「彼女のいない部屋」アマルリック監督に質問をぶつけてみた。
その一行だけの最小限情報とともに、観客は大海原に放り出される。結末は決して明かさないで、と監督が懇願した家族の物語。
何かがおかしい、分裂症?
過去なのかそれとも未来なのか⁈
噛み合わなかった歯車がぴたりとあったとき、息をのみ絶句してしまう。とはいえ、思わせぶりなシークェンスに勘のいい人は結末をわかってしまうのだが。
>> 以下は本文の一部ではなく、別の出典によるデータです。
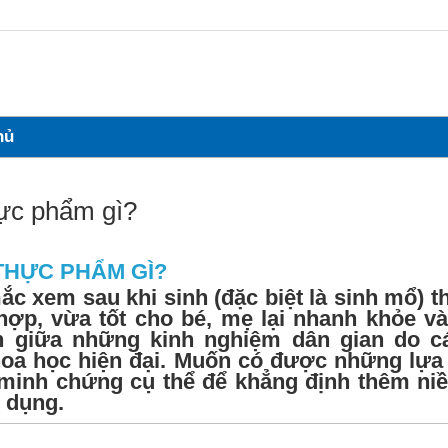
hủ
hực phẩm gì?
THỰC PHẨM GÌ?
ắc xem sau khi sinh (đặc biệt là
sinh mổ
) t
ợp, vừa tốt cho bé, mẹ lại nhanh khỏe và
h giữa những kinh nghiệm dân gian do c
khoa học hiện đại. Muốn có được những
lựa
minh chứng cụ thể để khẳng định thêm niề
 dụng.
プロローグのポラロイド写真からはじまる迷宮の映画を、ぜひご自身の目で確かめてみてください。
ティーチインの法則
さて鑑賞後のティーチインがはじまると...
すばやく真っ直ぐ挙手! ←これ鉄板ルール
理由1:進行を速やかにしたい司会者の目にとまる。
理由2:登壇者は第1質問だから、集中して丁寧に答えてくれる。
理由3:最初だから他の質問と被ることがない。
で、私の質問内容はこうでした。現実と仮想現実
“台風で移動が大変な中、来てくださってありがとうございます。(映画は)とても良かったです。
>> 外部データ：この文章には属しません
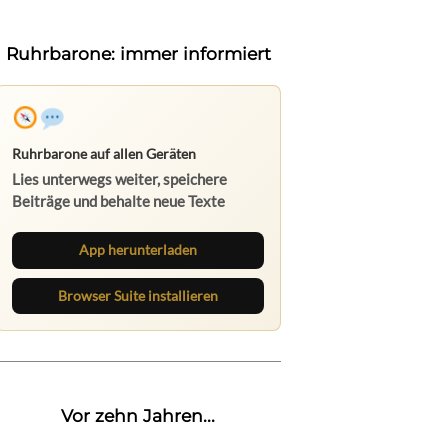
Ruhrbarone: immer informiert
Ruhrbarone auf allen Geräten
Lies unterwegs weiter, speichere
Beiträge und behalte neue Texte
direkt im Browser im Blick.
App herunterladen
Browser Suite installieren
Vor zehn Jahren...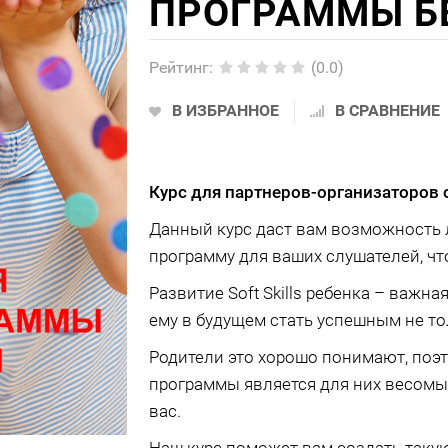
ПРОГРАММЫ Б
Рейтинг
:
(0.0)
В ИЗБРАННОЕ
В СРАВНЕНИЕ
Курс для партнеров-организаторов 
Данный курс даст вам возможность л
программу для ваших слушателей, что
Развитие Soft Skills ребенка – важн
ему в будущем стать успешным не то
Родители это хорошо понимают, поэ
программы является для них весом
вас.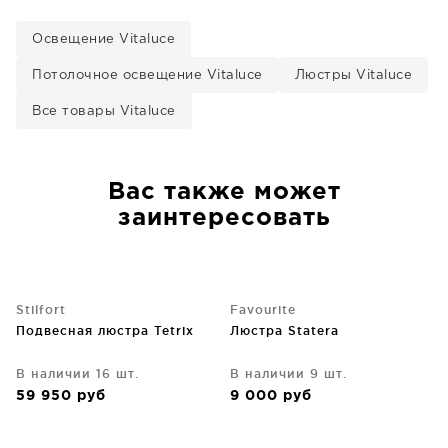
Освещение Vitaluce
Потолочное освещение Vitaluce
Люстры Vitaluce
Все товары Vitaluce
Вас также может
заинтересовать
Stilfort
Favourite
Подвесная люстра Tetrix
Люстра Statera
В наличии 16 шт.
В наличии 9 шт.
59 950
руб
9 000
руб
クラリスが現実と仮想現実を行ったり来たりするのが描かれてましたが,撮影は現実部分と妄想部分をどのように撮影していったのですか?そのエピソードなどあれば…。”
アマルティス監督の回答
“ありがとう、台風よりちょっと早めに到着したので大丈夫でした(場内笑い)。
人間は身を切るような辛い現実に出あったとき、イマジーネションしようとする。真実でも偽りでもなく、実際の人生も秩序だった通りにいかず、人生はいろんな方向にすすんでいくものなんですよね。”
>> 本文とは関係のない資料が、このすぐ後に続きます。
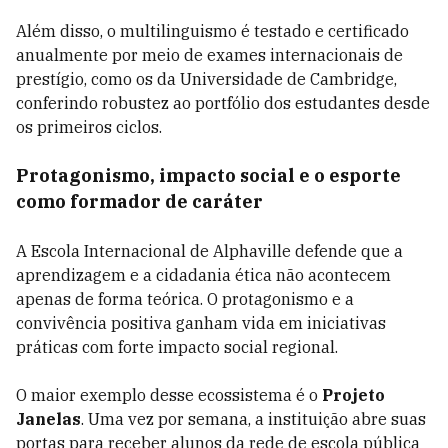
Além disso, o multilinguismo é testado e certificado
anualmente por meio de exames internacionais de
prestígio, como os da Universidade de Cambridge,
conferindo robustez ao portfólio dos estudantes desde
os primeiros ciclos.
Protagonismo, impacto social e o esporte
como formador de caráter
A Escola Internacional de Alphaville defende que a
aprendizagem e a cidadania ética não acontecem
apenas de forma teórica. O protagonismo e a
convivência positiva ganham vida em iniciativas
práticas com forte impacto social regional.
O maior exemplo desse ecossistema é o
Projeto
Janelas
. Uma vez por semana, a instituição abre suas
portas para receber alunos da rede de escola pública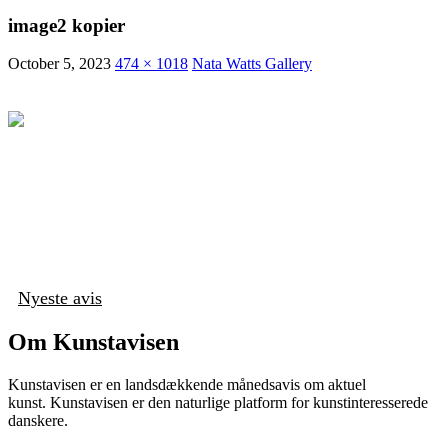
image2 kopier
October 5, 2023
474 × 1018
Nata Watts Gallery
Nyeste avis
Om Kunstavisen
Kunstavisen er en landsdækkende månedsavis om aktuel
kunst. Kunstavisen er den naturlige platform for kunstinteresserede
danskere.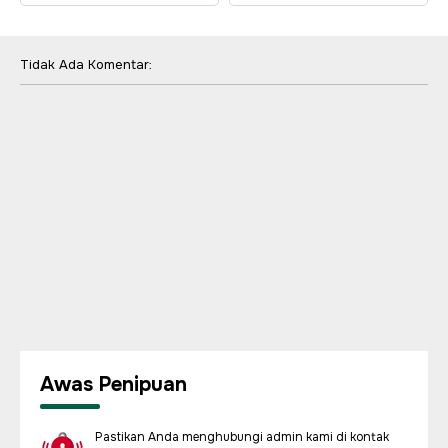
Tidak Ada Komentar:
Awas Penipuan
Pastikan Anda menghubungi admin kami di kontak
他の質問についても紹介しておこう。原題と邦題の違いについて
“原作となった戯曲とは異なり、フランスでは「わたしを強く抱いて」というタイトルです。私は、それぞれの国の扉を開けるように各国のタイトルが違っていいと考えます。
邦題は「彼女のいない部屋」
彼女=メロドラマ× いない部屋=亡霊?
二つのジャンルがこのタイトルに含まれており、わたしはとても気に入っています。”音楽について
“音楽がとても印象的でした。とくにチェリー。音楽は監督自ら選んだのですか?”
“実は、私は子供の頃ピアノを習っていました。ですから、ピアノの練習曲については良き理解者です。(本作では)ピアノの旋律が映画の心象をよく表すように考え、娘役2人の女の子には俳優ではなくピアニストから選びました。クラリスがドライブしながら歌う「チェリー」は実際にヴィッキーが歌ってとても良かったので,三度も撮影しました。”
プロの方がまとめたティーチイン・レポートはこちら
彼女のいない部屋
SERRE MOI FORT (2021年) フランス
監督:マチュー・アマルリック
出演:ヴィッキー・クリープス
字幕:横井和子 配給:ムヴィオラ
さて、私的に2022年はフランス映画大豊作。4/1の”アネット“以来、旧作や監督特集も含め”彼女のいない部屋”で9作目。ミニシアターに感謝しかない。